§ Vorliegender Text:
Nachdem HISS über den Verkauf einer Villa an Julio Iglesias vor sich herspinnt, als handele es sich bei jenen abstrusen Gedankenfäden um Seemannsgarn, findet der aufregende Konzertabend in jenem Ambiente, wo Herr Hiss eigentlich eher die „Freunde des Jazzes“ wähnt, einen stimmungsvollen und würdigen Beschluß: „Hebt Euer Glas und trinkt auf die Toten“ – ein hymnischer Kehraus, in dem HISS nochmal morbiden Charme verströmt und an das Ende gemahnt – nicht nur an das endgültige, sondern auch an das jenen Abends, an dem eigentlich noch niemand so richtig gewillt ist Schluß zu machen. Und als nach der Zugaben-Euphorie die HISS’sche Truppe schlußendlich in die hinteren Gemächer entschwindet, atmet der erregte Hörer ob seiner HISS-Enthusiasmen in der Ruhe nach dem Sturm erstmal durch ...

§ Erfasste Daten:
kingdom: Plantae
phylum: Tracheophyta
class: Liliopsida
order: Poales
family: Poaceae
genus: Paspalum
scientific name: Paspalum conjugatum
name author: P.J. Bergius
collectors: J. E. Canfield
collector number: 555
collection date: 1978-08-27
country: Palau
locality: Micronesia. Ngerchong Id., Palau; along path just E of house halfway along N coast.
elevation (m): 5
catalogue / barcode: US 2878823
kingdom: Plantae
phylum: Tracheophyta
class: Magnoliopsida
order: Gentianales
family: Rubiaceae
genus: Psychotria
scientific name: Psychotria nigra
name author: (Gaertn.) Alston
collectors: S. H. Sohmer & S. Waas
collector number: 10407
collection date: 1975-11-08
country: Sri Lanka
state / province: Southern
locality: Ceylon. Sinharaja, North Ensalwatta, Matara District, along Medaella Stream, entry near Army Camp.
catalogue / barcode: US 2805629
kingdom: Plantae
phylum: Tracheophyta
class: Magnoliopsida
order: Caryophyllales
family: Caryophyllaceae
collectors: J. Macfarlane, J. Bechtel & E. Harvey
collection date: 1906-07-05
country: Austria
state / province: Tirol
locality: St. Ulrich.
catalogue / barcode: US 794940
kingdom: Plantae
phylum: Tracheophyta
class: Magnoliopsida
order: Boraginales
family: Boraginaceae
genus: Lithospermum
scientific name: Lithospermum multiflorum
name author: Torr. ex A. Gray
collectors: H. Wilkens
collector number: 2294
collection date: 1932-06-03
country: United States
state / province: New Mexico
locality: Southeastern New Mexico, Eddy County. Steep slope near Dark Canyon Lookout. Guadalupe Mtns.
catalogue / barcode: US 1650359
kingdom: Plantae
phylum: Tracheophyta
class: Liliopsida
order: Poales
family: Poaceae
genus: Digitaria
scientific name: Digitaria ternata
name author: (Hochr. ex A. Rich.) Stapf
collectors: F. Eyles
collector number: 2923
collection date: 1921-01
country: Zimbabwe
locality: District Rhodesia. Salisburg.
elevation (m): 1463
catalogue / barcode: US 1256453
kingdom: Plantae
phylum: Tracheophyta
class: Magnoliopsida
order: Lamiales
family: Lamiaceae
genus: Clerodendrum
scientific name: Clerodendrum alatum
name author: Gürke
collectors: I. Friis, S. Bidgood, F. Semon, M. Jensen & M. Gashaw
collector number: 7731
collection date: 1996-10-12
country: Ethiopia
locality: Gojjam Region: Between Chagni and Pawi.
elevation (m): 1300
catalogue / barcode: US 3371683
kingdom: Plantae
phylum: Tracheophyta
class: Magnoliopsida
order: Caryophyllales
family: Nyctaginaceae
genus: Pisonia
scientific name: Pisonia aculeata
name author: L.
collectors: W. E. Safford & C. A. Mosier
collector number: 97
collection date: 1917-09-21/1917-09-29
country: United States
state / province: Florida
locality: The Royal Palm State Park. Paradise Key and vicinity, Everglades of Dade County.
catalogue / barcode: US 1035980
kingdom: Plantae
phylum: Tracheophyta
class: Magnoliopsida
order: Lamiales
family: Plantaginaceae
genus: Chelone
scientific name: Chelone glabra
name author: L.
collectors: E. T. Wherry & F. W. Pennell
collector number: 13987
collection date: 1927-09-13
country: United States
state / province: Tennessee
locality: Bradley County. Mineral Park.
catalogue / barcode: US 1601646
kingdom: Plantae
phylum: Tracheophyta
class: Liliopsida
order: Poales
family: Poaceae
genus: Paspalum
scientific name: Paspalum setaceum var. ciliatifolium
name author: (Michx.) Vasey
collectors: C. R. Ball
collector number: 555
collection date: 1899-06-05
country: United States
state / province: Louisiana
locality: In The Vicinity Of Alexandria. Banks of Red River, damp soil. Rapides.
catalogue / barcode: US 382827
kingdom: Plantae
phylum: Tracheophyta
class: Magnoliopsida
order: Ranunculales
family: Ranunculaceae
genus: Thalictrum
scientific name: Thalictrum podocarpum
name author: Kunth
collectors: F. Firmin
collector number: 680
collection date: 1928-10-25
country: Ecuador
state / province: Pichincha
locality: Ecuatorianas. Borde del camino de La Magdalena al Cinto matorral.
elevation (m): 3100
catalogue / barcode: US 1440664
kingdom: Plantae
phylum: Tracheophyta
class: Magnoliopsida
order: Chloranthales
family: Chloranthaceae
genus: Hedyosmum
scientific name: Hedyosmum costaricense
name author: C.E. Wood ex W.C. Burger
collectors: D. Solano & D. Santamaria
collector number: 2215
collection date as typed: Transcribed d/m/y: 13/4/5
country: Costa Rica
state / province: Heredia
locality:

§ Arbeitsaufträge:
1/ Nenne die Person, an die laut Konzertbericht die Villa verkauft wird, über deren Verkauf HISS erzählt.
2/ Führe alle Wörter aus dem Konzertbericht auf, welche die Buchstabenfolge „schluß“ enthalten, ohne Rücksicht auf Groß- und Kleinschreibung.
Beantworte alles nur anhand des Konzertberichts und nicht anhand der Einträge.

§ Antworten je Aufgabe:
1/ Julio Iglesias

2/ Beschluß, Schluß, schlußendlich